Skip all pictures, then copy the lines from the start of the data through the line with "79868 | 97 |", keeping both ends.

=== GIVEN RECORDS ===

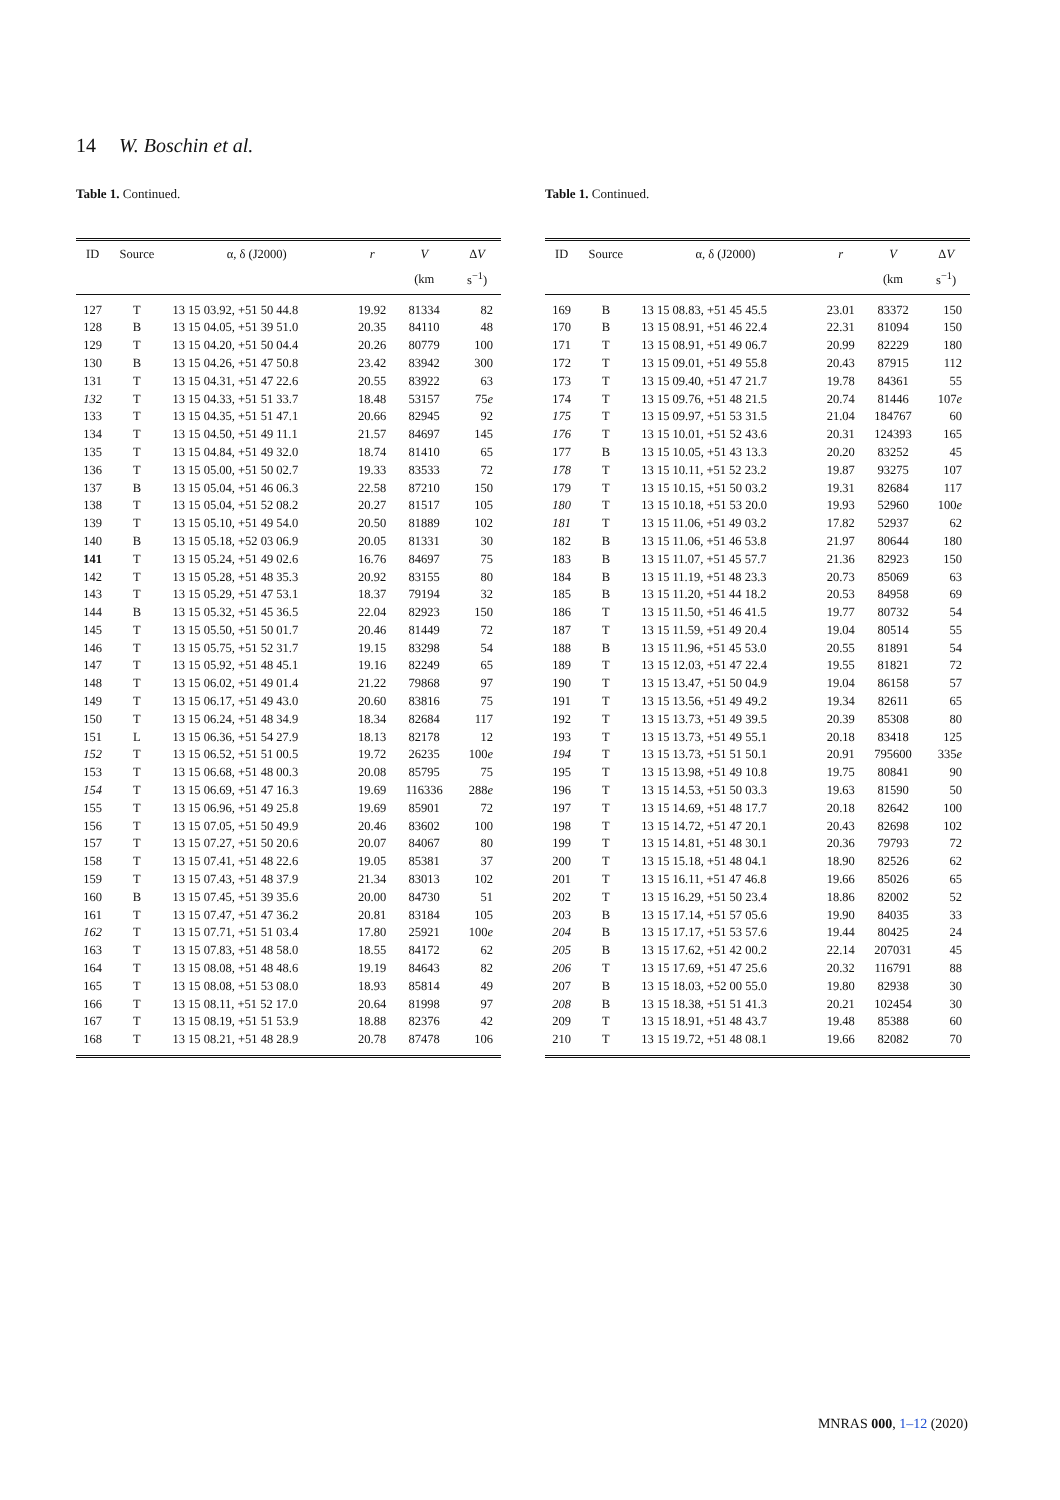14 W. Boschin et al.
Table 1. Continued.
| ID | Source | α, δ (J2000) | r | V | Δ V |
| --- | --- | --- | --- | --- | --- |
| | | | | (km | s<sup>−1</sup>) |
| 127 | T | 13 15 03.92, +51 50 44.8 | 19.92 | 81334 | 82 |
| 128 | B | 13 15 04.05, +51 39 51.0 | 20.35 | 84110 | 48 |
| 129 | T | 13 15 04.20, +51 50 04.4 | 20.26 | 80779 | 100 |
| 130 | B | 13 15 04.26, +51 47 50.8 | 23.42 | 83942 | 300 |
| 131 | T | 13 15 04.31, +51 47 22.6 | 20.55 | 83922 | 63 |
| 132 | T | 13 15 04.33, +51 51 33.7 | 18.48 | 53157 | 75 e |
| 133 | T | 13 15 04.35, +51 51 47.1 | 20.66 | 82945 | 92 |
| 134 | T | 13 15 04.50, +51 49 11.1 | 21.57 | 84697 | 145 |
| 135 | T | 13 15 04.84, +51 49 32.0 | 18.74 | 81410 | 65 |
| 136 | T | 13 15 05.00, +51 50 02.7 | 19.33 | 83533 | 72 |
| 137 | B | 13 15 05.04, +51 46 06.3 | 22.58 | 87210 | 150 |
| 138 | T | 13 15 05.04, +51 52 08.2 | 20.27 | 81517 | 105 |
| 139 | T | 13 15 05.10, +51 49 54.0 | 20.50 | 81889 | 102 |
| 140 | B | 13 15 05.18, +52 03 06.9 | 20.05 | 81331 | 30 |
| 141 | T | 13 15 05.24, +51 49 02.6 | 16.76 | 84697 | 75 |
| 142 | T | 13 15 05.28, +51 48 35.3 | 20.92 | 83155 | 80 |
| 143 | T | 13 15 05.29, +51 47 53.1 | 18.37 | 79194 | 32 |
| 144 | B | 13 15 05.32, +51 45 36.5 | 22.04 | 82923 | 150 |
| 145 | T | 13 15 05.50, +51 50 01.7 | 20.46 | 81449 | 72 |
| 146 | T | 13 15 05.75, +51 52 31.7 | 19.15 | 83298 | 54 |
| 147 | T | 13 15 05.92, +51 48 45.1 | 19.16 | 82249 | 65 |
| 148 | T | 13 15 06.02, +51 49 01.4 | 21.22 | 79868 | 97 |
| 149 | T | 13 15 06.17, +51 49 43.0 | 20.60 | 83816 | 75 |
| 150 | T | 13 15 06.24, +51 48 34.9 | 18.34 | 82684 | 117 |
| 151 | L | 13 15 06.36, +51 54 27.9 | 18.13 | 82178 | 12 |
| 152 | T | 13 15 06.52, +51 51 00.5 | 19.72 | 26235 | 100 e |
| 153 | T | 13 15 06.68, +51 48 00.3 | 20.08 | 85795 | 75 |
| 154 | T | 13 15 06.69, +51 47 16.3 | 19.69 | 116336 | 288 e |
| 155 | T | 13 15 06.96, +51 49 25.8 | 19.69 | 85901 | 72 |
| 156 | T | 13 15 07.05, +51 50 49.9 | 20.46 | 83602 | 100 |
| 157 | T | 13 15 07.27, +51 50 20.6 | 20.07 | 84067 | 80 |
| 158 | T | 13 15 07.41, +51 48 22.6 | 19.05 | 85381 | 37 |
| 159 | T | 13 15 07.43, +51 48 37.9 | 21.34 | 83013 | 102 |
| 160 | B | 13 15 07.45, +51 39 35.6 | 20.00 | 84730 | 51 |
| 161 | T | 13 15 07.47, +51 47 36.2 | 20.81 | 83184 | 105 |
| 162 | T | 13 15 07.71, +51 51 03.4 | 17.80 | 25921 | 100 e |
| 163 | T | 13 15 07.83, +51 48 58.0 | 18.55 | 84172 | 62 |
| 164 | T | 13 15 08.08, +51 48 48.6 | 19.19 | 84643 | 82 |
| 165 | T | 13 15 08.08, +51 53 08.0 | 18.93 | 85814 | 49 |
| 166 | T | 13 15 08.11, +51 52 17.0 | 20.64 | 81998 | 97 |
| 167 | T | 13 15 08.19, +51 51 53.9 | 18.88 | 82376 | 42 |
| 168 | T | 13 15 08.21, +51 48 28.9 | 20.78 | 87478 | 106 |
Table 1. Continued.
| ID | Source | α, δ (J2000) | r | V | Δ V |
| --- | --- | --- | --- | --- | --- |
| | | | | (km | s<sup>−1</sup>) |
| 169 | B | 13 15 08.83, +51 45 45.5 | 23.01 | 83372 | 150 |
| 170 | B | 13 15 08.91, +51 46 22.4 | 22.31 | 81094 | 150 |
| 171 | T | 13 15 08.91, +51 49 06.7 | 20.99 | 82229 | 180 |
| 172 | T | 13 15 09.01, +51 49 55.8 | 20.43 | 87915 | 112 |
| 173 | T | 13 15 09.40, +51 47 21.7 | 19.78 | 84361 | 55 |
| 174 | T | 13 15 09.76, +51 48 21.5 | 20.74 | 81446 | 107 e |
| 175 | T | 13 15 09.97, +51 53 31.5 | 21.04 | 184767 | 60 |
| 176 | T | 13 15 10.01, +51 52 43.6 | 20.31 | 124393 | 165 |
| 177 | B | 13 15 10.05, +51 43 13.3 | 20.20 | 83252 | 45 |
| 178 | T | 13 15 10.11, +51 52 23.2 | 19.87 | 93275 | 107 |
| 179 | T | 13 15 10.15, +51 50 03.2 | 19.31 | 82684 | 117 |
| 180 | T | 13 15 10.18, +51 53 20.0 | 19.93 | 52960 | 100 e |
| 181 | T | 13 15 11.06, +51 49 03.2 | 17.82 | 52937 | 62 |
| 182 | B | 13 15 11.06, +51 46 53.8 | 21.97 | 80644 | 180 |
| 183 | B | 13 15 11.07, +51 45 57.7 | 21.36 | 82923 | 150 |
| 184 | B | 13 15 11.19, +51 48 23.3 | 20.73 | 85069 | 63 |
| 185 | B | 13 15 11.20, +51 44 18.2 | 20.53 | 84958 | 69 |
| 186 | T | 13 15 11.50, +51 46 41.5 | 19.77 | 80732 | 54 |
| 187 | T | 13 15 11.59, +51 49 20.4 | 19.04 | 80514 | 55 |
| 188 | B | 13 15 11.96, +51 45 53.0 | 20.55 | 81891 | 54 |
| 189 | T | 13 15 12.03, +51 47 22.4 | 19.55 | 81821 | 72 |
| 190 | T | 13 15 13.47, +51 50 04.9 | 19.04 | 86158 | 57 |
| 191 | T | 13 15 13.56, +51 49 49.2 | 19.34 | 82611 | 65 |
| 192 | T | 13 15 13.73, +51 49 39.5 | 20.39 | 85308 | 80 |
| 193 | T | 13 15 13.73, +51 49 55.1 | 20.18 | 83418 | 125 |
| 194 | T | 13 15 13.73, +51 51 50.1 | 20.91 | 795600 | 335 e |
| 195 | T | 13 15 13.98, +51 49 10.8 | 19.75 | 80841 | 90 |
| 196 | T | 13 15 14.53, +51 50 03.3 | 19.63 | 81590 | 50 |
| 197 | T | 13 15 14.69, +51 48 17.7 | 20.18 | 82642 | 100 |
| 198 | T | 13 15 14.72, +51 47 20.1 | 20.43 | 82698 | 102 |
| 199 | T | 13 15 14.81, +51 48 30.1 | 20.36 | 79793 | 72 |
| 200 | T | 13 15 15.18, +51 48 04.1 | 18.90 | 82526 | 62 |
| 201 | T | 13 15 16.11, +51 47 46.8 | 19.66 | 85026 | 65 |
| 202 | T | 13 15 16.29, +51 50 23.4 | 18.86 | 82002 | 52 |
| 203 | B | 13 15 17.14, +51 57 05.6 | 19.90 | 84035 | 33 |
| 204 | B | 13 15 17.17, +51 53 57.6 | 19.44 | 80425 | 24 |
| 205 | B | 13 15 17.62, +51 42 00.2 | 22.14 | 207031 | 45 |
| 206 | T | 13 15 17.69, +51 47 25.6 | 20.32 | 116791 | 88 |
| 207 | B | 13 15 18.03, +52 00 55.0 | 19.80 | 82938 | 30 |
| 208 | B | 13 15 18.38, +51 51 41.3 | 20.21 | 102454 | 30 |
| 209 | T | 13 15 18.91, +51 48 43.7 | 19.48 | 85388 | 60 |
| 210 | T | 13 15 19.72, +51 48 08.1 | 19.66 | 82082 | 70 |
MNRAS 000, 1–12 (2020)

===

[ANSWER FOR THIS EXERCISE]
14 W. Boschin et al.
Table 1. Continued.
| ID | Source | α, δ (J2000) | r | V | Δ V |
| --- | --- | --- | --- | --- | --- |
| | | | | (km | s<sup>−1</sup>) |
| 127 | T | 13 15 03.92, +51 50 44.8 | 19.92 | 81334 | 82 |
| 128 | B | 13 15 04.05, +51 39 51.0 | 20.35 | 84110 | 48 |
| 129 | T | 13 15 04.20, +51 50 04.4 | 20.26 | 80779 | 100 |
| 130 | B | 13 15 04.26, +51 47 50.8 | 23.42 | 83942 | 300 |
| 131 | T | 13 15 04.31, +51 47 22.6 | 20.55 | 83922 | 63 |
| 132 | T | 13 15 04.33, +51 51 33.7 | 18.48 | 53157 | 75 e |
| 133 | T | 13 15 04.35, +51 51 47.1 | 20.66 | 82945 | 92 |
| 134 | T | 13 15 04.50, +51 49 11.1 | 21.57 | 84697 | 145 |
| 135 | T | 13 15 04.84, +51 49 32.0 | 18.74 | 81410 | 65 |
| 136 | T | 13 15 05.00, +51 50 02.7 | 19.33 | 83533 | 72 |
| 137 | B | 13 15 05.04, +51 46 06.3 | 22.58 | 87210 | 150 |
| 138 | T | 13 15 05.04, +51 52 08.2 | 20.27 | 81517 | 105 |
| 139 | T | 13 15 05.10, +51 49 54.0 | 20.50 | 81889 | 102 |
| 140 | B | 13 15 05.18, +52 03 06.9 | 20.05 | 81331 | 30 |
| 141 | T | 13 15 05.24, +51 49 02.6 | 16.76 | 84697 | 75 |
| 142 | T | 13 15 05.28, +51 48 35.3 | 20.92 | 83155 | 80 |
| 143 | T | 13 15 05.29, +51 47 53.1 | 18.37 | 79194 | 32 |
| 144 | B | 13 15 05.32, +51 45 36.5 | 22.04 | 82923 | 150 |
| 145 | T | 13 15 05.50, +51 50 01.7 | 20.46 | 81449 | 72 |
| 146 | T | 13 15 05.75, +51 52 31.7 | 19.15 | 83298 | 54 |
| 147 | T | 13 15 05.92, +51 48 45.1 | 19.16 | 82249 | 65 |
| 148 | T | 13 15 06.02, +51 49 01.4 | 21.22 | 79868 | 97 |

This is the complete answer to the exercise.